* [Listed entries]:
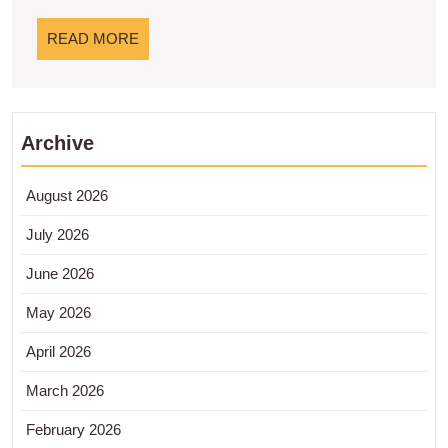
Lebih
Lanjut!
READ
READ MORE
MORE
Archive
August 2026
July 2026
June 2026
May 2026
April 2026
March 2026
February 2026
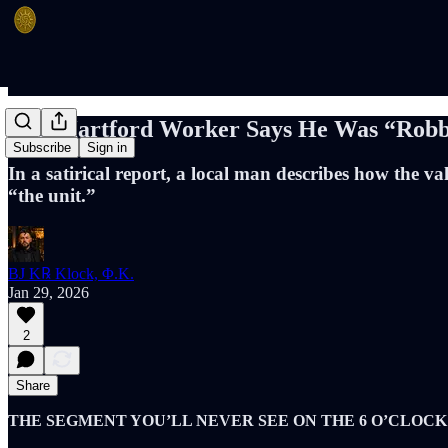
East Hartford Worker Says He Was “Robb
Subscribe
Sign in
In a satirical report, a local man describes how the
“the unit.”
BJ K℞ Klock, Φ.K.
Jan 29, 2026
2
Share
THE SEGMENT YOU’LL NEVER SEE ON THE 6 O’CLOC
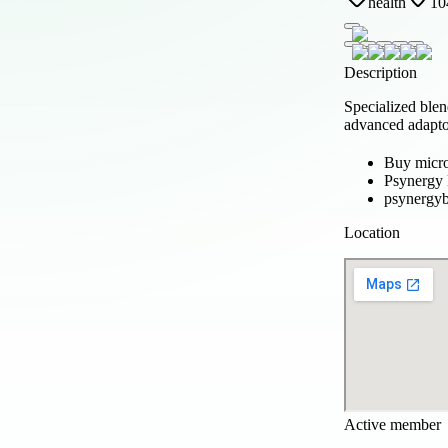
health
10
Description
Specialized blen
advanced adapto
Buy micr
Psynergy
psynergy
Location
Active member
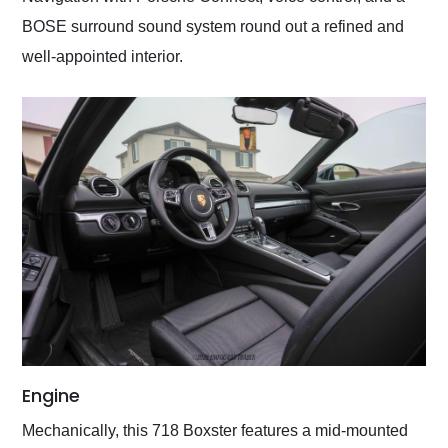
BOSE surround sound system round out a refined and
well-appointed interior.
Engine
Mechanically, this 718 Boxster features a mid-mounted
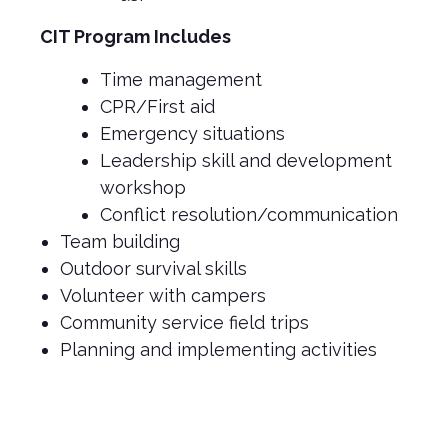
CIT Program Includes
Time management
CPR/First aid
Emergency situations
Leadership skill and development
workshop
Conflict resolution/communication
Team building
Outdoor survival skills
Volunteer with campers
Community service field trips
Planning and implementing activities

* [What you will do]:
Can you copy out every line of text from the data above word for word, without changing anything? Leave the pictures out of your answer.

* [Solution to this exercise]:
Lebih
Lanjut!
READ
READ MORE
MORE
Archive
August 2026
July 2026
June 2026
May 2026
April 2026
March 2026
February 2026
East Hartford Worker Says He Was “Robb
Subscribe
Sign in
In a satirical report, a local man describes how the
“the unit.”
BJ K℞ Klock, Φ.K.
Jan 29, 2026
2
Share
THE SEGMENT YOU’LL NEVER SEE ON THE 6 O’CLOC
health
10
Description
Specialized blen
advanced adapto
Buy micr
Psynergy
psynergy
Location
Active member
BOSE surround sound system round out a refined and
well-appointed interior.
Engine
Mechanically, this 718 Boxster features a mid-mounted
CIT Program Includes
Time management
CPR/First aid
Emergency situations
Leadership skill and development
workshop
Conflict resolution/communication
Team building
Outdoor survival skills
Volunteer with campers
Community service field trips
Planning and implementing activities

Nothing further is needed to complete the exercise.